The pedal drive looks sealed and smooth. It looks brand new and has never touched water. Even the prop looks and feels unused.



The seat is so so. It was expected as reviews of the kayak mentioned this shitty seat. The one I got was scratched all over but the fabric is pristine and the dog loves it. Eventually, I might replace this with the premium seat when it breaks.

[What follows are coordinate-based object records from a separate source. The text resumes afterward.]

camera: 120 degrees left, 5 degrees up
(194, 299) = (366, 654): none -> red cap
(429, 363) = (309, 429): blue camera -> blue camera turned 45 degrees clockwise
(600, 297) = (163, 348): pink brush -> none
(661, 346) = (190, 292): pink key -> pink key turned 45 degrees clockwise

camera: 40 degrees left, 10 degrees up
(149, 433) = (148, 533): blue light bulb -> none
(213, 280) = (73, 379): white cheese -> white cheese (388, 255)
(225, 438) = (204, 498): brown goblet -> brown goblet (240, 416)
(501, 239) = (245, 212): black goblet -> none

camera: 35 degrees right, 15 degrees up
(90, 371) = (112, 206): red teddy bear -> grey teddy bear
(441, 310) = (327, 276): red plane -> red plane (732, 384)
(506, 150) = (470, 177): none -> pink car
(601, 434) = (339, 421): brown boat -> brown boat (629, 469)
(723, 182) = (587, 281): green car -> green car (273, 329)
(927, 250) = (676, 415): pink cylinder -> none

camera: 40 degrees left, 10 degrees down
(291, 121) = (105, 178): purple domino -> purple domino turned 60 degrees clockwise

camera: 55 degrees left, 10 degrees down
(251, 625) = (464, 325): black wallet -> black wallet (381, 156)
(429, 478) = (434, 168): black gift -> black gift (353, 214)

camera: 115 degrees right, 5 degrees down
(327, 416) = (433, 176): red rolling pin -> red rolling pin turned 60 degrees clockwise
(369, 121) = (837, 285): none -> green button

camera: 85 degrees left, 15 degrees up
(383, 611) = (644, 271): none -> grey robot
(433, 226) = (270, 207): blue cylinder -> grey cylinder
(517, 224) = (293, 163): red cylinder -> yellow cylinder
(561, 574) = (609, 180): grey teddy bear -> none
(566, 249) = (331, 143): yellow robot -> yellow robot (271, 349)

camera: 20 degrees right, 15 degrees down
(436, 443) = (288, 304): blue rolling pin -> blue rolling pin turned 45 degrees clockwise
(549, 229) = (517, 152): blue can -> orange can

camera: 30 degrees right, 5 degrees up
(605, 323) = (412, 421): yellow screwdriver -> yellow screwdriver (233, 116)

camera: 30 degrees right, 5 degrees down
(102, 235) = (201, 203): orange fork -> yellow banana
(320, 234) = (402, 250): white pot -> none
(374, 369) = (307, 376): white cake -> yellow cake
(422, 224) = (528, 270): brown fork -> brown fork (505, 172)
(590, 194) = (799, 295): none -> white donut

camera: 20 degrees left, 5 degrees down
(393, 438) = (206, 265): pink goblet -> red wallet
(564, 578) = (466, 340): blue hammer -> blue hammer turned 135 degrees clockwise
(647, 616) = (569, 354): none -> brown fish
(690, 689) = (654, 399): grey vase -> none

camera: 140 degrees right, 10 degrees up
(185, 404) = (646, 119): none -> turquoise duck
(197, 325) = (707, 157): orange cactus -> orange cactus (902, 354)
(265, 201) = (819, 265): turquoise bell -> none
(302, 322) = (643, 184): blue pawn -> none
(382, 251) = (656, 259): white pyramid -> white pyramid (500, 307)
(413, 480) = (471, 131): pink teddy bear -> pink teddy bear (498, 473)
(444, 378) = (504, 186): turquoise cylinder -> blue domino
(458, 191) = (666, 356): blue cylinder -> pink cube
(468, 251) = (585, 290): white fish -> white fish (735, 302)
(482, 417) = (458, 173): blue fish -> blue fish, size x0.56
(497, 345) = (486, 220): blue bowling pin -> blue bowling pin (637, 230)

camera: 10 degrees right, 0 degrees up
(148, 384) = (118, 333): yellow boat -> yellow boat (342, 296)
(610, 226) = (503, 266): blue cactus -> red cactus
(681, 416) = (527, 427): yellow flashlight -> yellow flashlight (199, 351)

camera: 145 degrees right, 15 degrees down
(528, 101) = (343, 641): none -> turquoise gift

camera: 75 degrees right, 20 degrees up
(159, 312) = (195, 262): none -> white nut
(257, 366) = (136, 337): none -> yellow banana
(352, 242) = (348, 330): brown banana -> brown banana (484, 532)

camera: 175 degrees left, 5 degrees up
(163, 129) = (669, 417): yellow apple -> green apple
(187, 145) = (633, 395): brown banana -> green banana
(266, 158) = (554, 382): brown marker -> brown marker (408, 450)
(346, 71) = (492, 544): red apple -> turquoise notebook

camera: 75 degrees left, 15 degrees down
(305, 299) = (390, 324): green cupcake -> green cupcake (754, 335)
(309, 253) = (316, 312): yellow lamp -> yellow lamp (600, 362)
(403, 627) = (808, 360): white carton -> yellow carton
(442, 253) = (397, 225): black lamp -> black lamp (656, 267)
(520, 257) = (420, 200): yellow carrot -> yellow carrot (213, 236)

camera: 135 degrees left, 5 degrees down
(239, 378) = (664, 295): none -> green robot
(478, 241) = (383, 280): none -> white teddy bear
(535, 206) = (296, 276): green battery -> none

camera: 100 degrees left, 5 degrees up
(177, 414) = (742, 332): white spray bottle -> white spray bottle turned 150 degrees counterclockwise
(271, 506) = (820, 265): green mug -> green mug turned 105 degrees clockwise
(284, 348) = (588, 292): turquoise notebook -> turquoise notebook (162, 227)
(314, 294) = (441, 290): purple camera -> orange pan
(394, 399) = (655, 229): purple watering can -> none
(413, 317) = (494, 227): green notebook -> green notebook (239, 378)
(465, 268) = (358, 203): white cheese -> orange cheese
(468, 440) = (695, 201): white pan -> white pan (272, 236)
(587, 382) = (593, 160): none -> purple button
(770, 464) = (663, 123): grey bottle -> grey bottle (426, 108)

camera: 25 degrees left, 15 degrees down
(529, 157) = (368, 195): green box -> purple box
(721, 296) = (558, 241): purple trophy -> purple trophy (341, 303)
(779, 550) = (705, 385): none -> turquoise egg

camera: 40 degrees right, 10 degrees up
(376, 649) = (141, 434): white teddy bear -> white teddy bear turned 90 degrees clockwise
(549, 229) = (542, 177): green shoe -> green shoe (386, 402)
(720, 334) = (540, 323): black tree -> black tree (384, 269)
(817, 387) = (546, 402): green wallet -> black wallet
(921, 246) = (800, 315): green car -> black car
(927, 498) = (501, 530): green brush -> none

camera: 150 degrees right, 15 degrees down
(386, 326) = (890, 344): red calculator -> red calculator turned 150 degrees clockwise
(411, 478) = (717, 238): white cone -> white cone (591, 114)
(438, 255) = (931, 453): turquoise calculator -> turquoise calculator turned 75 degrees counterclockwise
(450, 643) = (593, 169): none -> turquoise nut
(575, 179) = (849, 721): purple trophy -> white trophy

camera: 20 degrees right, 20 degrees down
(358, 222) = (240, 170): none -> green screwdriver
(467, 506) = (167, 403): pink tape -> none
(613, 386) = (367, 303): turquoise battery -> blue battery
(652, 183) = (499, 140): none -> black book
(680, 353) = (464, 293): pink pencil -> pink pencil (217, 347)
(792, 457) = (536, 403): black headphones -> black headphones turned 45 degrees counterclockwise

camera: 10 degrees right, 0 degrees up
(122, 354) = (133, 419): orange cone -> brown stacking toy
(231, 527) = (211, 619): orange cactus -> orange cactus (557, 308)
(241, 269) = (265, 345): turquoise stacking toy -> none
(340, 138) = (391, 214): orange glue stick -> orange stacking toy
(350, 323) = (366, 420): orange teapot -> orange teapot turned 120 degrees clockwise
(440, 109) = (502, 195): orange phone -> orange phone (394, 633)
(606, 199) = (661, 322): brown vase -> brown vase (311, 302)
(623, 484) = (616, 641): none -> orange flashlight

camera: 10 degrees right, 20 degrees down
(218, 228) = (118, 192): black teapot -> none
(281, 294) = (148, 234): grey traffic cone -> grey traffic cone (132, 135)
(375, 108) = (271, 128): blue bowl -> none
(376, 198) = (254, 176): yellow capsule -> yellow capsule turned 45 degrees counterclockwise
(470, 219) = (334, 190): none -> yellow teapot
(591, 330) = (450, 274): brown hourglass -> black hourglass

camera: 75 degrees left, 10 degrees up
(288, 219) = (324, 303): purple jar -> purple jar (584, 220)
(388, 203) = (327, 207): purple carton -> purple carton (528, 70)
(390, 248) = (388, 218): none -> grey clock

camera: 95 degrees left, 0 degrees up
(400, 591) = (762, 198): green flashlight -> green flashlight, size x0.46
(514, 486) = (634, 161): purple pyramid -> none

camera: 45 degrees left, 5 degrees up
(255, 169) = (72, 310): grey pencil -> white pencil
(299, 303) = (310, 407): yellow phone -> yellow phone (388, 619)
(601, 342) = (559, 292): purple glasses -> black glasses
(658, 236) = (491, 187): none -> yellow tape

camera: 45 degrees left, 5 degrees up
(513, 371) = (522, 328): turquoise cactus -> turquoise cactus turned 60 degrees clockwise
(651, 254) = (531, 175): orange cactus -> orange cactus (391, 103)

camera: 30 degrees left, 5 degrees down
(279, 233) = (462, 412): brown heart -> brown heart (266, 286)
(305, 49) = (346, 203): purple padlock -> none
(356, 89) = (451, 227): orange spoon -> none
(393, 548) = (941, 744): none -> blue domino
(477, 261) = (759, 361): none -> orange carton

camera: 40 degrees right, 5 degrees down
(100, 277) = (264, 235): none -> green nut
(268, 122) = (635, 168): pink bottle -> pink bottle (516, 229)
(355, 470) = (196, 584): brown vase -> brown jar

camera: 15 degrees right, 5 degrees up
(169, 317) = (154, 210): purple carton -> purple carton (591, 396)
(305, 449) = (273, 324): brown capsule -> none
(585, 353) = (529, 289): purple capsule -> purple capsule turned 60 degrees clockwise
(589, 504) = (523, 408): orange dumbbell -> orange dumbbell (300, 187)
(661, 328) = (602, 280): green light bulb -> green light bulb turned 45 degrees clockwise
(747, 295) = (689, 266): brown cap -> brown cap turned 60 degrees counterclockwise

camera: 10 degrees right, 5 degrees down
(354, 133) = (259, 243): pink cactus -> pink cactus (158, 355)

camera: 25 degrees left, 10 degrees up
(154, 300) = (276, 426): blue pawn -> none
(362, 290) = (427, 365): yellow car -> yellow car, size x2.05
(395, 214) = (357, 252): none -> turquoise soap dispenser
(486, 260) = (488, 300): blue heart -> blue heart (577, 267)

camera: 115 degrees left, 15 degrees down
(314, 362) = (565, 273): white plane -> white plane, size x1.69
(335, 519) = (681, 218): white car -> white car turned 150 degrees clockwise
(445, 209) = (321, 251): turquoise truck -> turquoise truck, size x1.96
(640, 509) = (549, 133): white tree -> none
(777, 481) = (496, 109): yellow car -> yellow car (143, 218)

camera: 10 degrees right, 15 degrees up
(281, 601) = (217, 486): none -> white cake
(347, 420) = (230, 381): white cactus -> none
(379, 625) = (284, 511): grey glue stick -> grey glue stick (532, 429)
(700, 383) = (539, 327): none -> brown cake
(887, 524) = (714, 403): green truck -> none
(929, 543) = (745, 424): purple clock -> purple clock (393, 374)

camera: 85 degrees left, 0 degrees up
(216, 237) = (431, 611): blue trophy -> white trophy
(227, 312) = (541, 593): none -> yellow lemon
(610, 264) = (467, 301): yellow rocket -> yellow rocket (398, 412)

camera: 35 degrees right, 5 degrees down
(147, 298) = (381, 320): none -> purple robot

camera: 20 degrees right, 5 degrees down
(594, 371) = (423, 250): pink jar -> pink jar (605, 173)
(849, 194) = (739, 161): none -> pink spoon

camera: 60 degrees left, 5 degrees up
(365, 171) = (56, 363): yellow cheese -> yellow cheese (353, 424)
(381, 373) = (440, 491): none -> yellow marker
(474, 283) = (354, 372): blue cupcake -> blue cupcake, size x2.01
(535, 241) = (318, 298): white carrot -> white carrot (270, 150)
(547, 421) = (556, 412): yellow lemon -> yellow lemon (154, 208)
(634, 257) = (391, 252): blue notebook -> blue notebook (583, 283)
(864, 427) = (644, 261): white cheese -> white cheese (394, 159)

The kayak also can be hoisted on the ceiling. Thanks to Youtube, I was able to DIY a kayak storage system using some pulleys, shackles, heavy duty polyester ropes, old lumber, and eye bolts with drop-in concrete anchor sleeves to hoist the kayak under the balcony floor. The total cost for the contraption is just around P900. To be honest, I think my wife was pleased with the result. I just need to replace the cheap cast iron pulleys that I got from the local hardware store with heavy duty stainless pulleys. Those cast-iron pulleys are a pain to use, they are so noisy, and they tend to fray the rope.




The only problem now is that we're on another community lockdown due to Covid19. We cannot go out for un-essential travel -- like fishing. This means that trial run on the water will have to wait.


Tuesday, August 4, 2020

Personal best Largemouth bass

My personal best. Two chunky large mouth bass caught using one worm on a texas rig (3/0 wide gap hook and 1/2oz tungsten bullet weight).

I have been fishing this spot for so many years and the biggest I got was a 2.2kg. This was my luckiest bass fishing trip to date. I sure wish the community lock down will ease up soon so I can go back to the spot. I will surely bring my kayak next time.

3.3kg (7.2lbs) Largemouth Bass

2.7kg (6.0lbs) Largemouth Bass
I was using my old and ever reliable K'Slabo Lakeforce Stage 604MH rod paired with an I'ze Custom Color Team Daiwa Z reel (Daiwa TDZ tuned by Ize Customs).